Late in the legislative process, an apparent insuperable problem arose that the purpose of the trust fund would be defeated by claimants re-packaging their asbestos claims as silica claims, which has been done in a number of jurisdictions. Scientific evidence has established that X-rays could distinguish silica from asbestos particles. The parties continue to examine the results with claimants insisting on their rights to go to court on unrelated claims and business wary of double-dipping.
Notwithstanding many disagreements, the legislation has come a long way since it was voted out of the Judiciary Committee in July 2003. At that point, a unique experiment was undertaken with Senior Federal Judge Edward R. Becker agreeing to serve as a mediator.

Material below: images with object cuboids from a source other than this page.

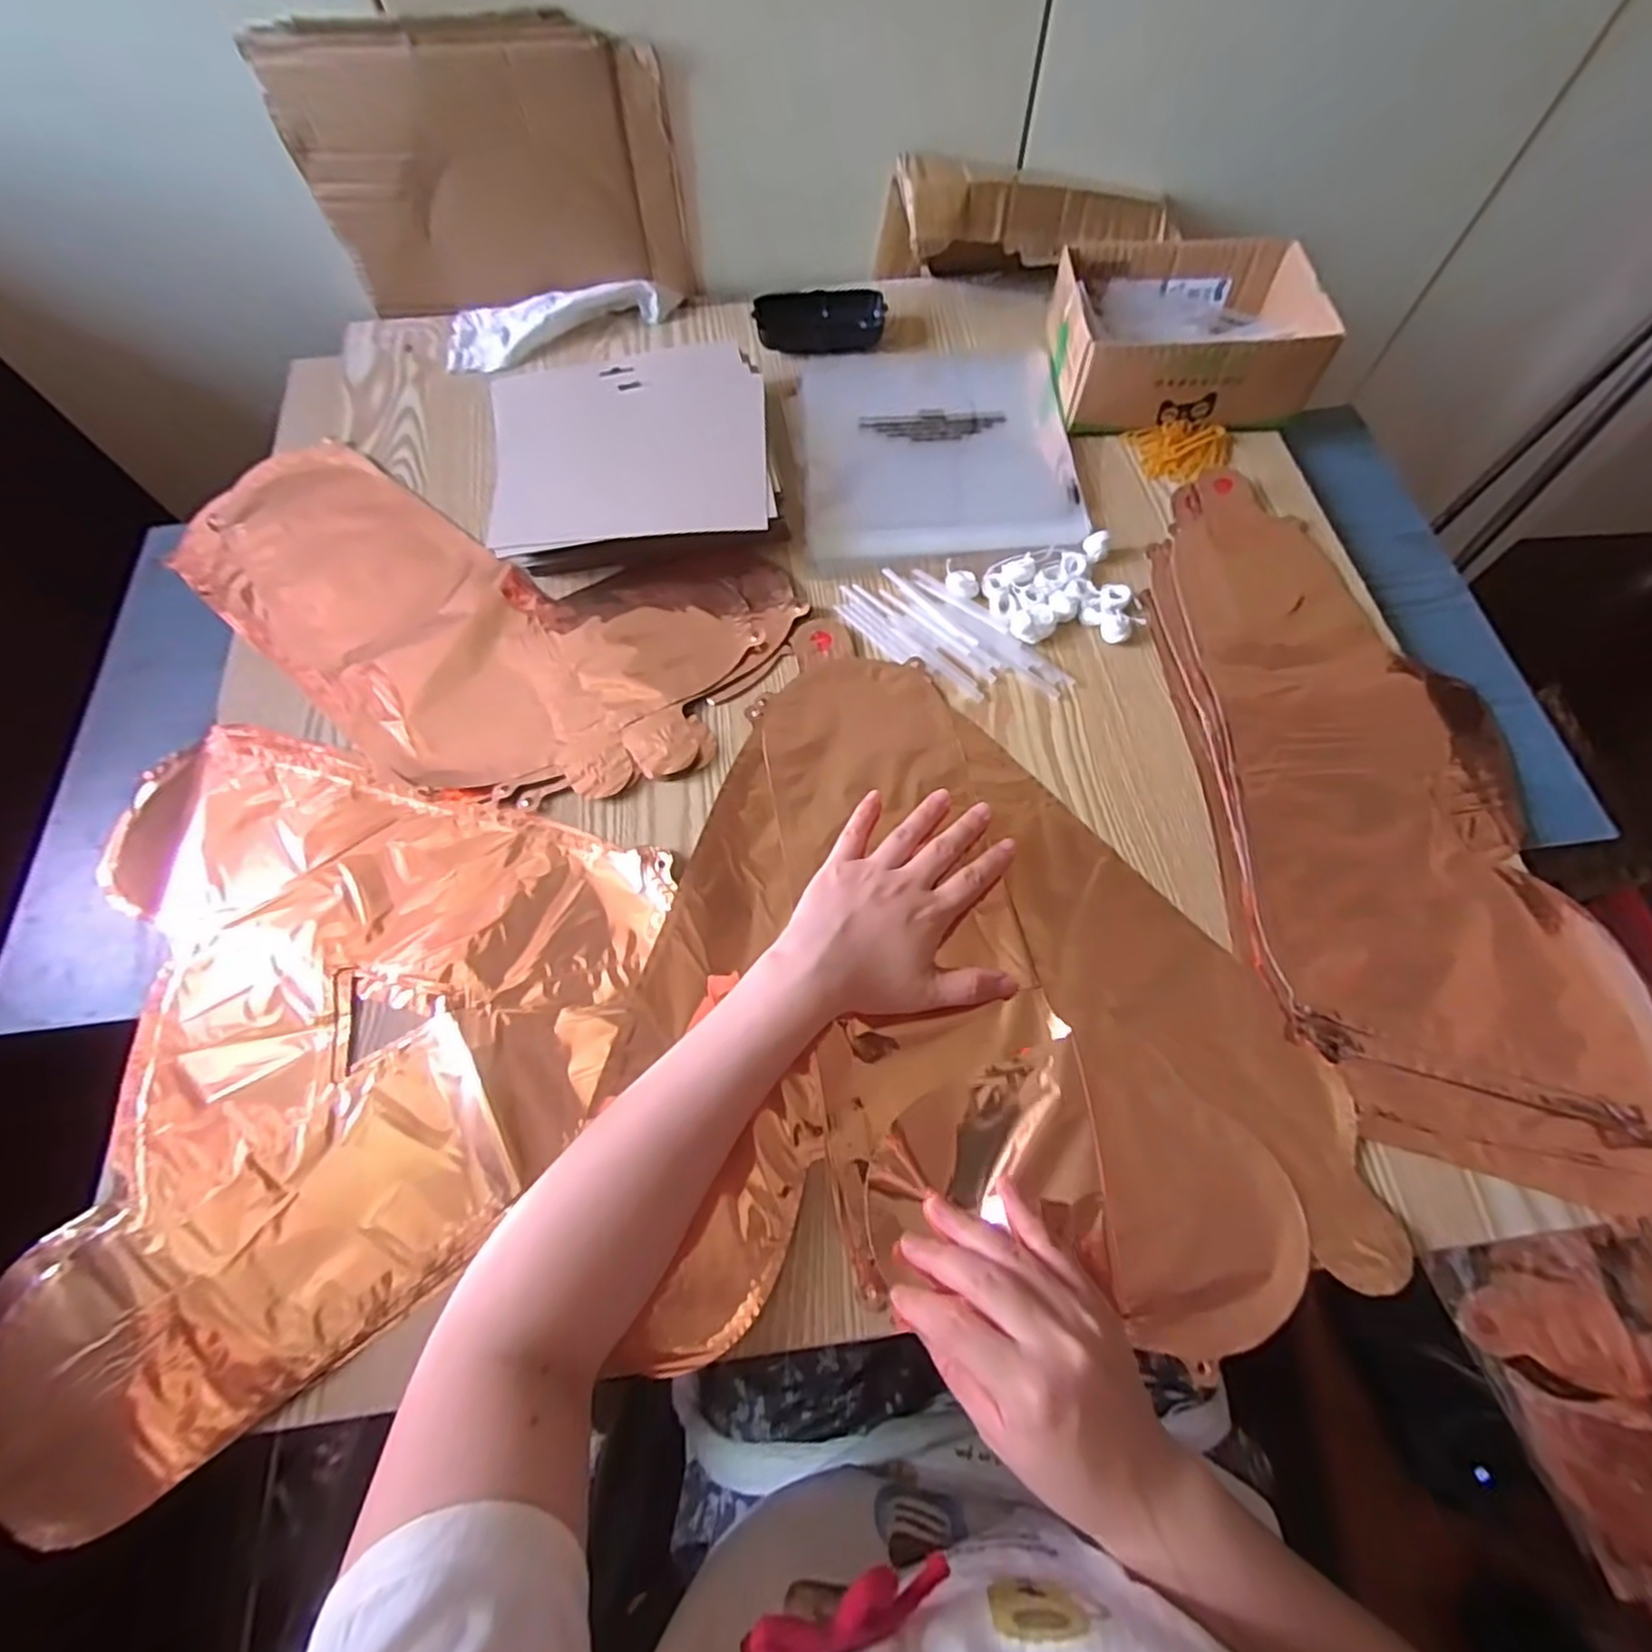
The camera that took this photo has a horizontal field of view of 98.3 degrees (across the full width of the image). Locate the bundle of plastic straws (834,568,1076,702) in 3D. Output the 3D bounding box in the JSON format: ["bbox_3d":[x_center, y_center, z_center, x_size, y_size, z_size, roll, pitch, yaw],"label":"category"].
[{"bbox_3d":[0.083,-0.128,0.486,0.158,0.007,0.068,39,72,17],"label":"bundle of plastic straws"}]

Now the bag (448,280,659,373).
[{"bbox_3d":[-0.233,-0.428,0.609,0.177,0.026,0.069,-6,65,-1],"label":"bag"}]

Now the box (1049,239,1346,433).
[{"bbox_3d":[0.276,-0.379,0.556,0.185,0.067,0.142,0,65,1],"label":"box"}]

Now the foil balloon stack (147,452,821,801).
[{"bbox_3d":[-0.271,-0.149,0.510,0.459,0.007,0.228,18,67,10],"label":"foil balloon stack"}]

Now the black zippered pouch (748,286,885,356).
[{"bbox_3d":[-0.004,-0.430,0.606,0.109,0.025,0.044,-10,65,-3],"label":"black zippered pouch"}]

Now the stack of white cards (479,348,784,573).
[{"bbox_3d":[-0.141,-0.273,0.535,0.198,0.041,0.188,-8,65,-2],"label":"stack of white cards"}]

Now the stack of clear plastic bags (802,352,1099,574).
[{"bbox_3d":[0.083,-0.302,0.558,0.204,0.014,0.229,-4,65,-1],"label":"stack of clear plastic bags"}]

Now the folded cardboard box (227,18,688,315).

Judge Becker and I have met the stakeholders in 36 mediation sessions since August 2003, working through hundreds of issues. Those conferences produced many compromises and narrowed areas of disagreement on many issues. I think it accurate to say that no bill has received such extensive “defacto” hearings or mark-up. I cannot conceive of more strenuous effort being directed to any legislation. Twenty-seven Senate offices have participated.
Now is the break point. Members on the Judiciary Committee and throughout the Senate are now engaged. They are, understandably, listening to their constituents. If everyone insists on the last bit of advantage, there will be no bill. The majority leader, Sen. Bill Frist, has reserved a window of floor debate around Easter. As chairman, in projecting the work for the Judiciary Committee for the 109th Congress, I know we will not have time to return to asbestos with our crowded calendar and prospective Supreme Court nomination hearings.
I am not in concrete on the draft bill. Prompt compromises will have to be forthcoming if this critical legislation is to become law or relegated to the deep freeze.
Sen. Arlen Specter, Pennsylvania Republican, is chairman of the Senate Judiciary Committee.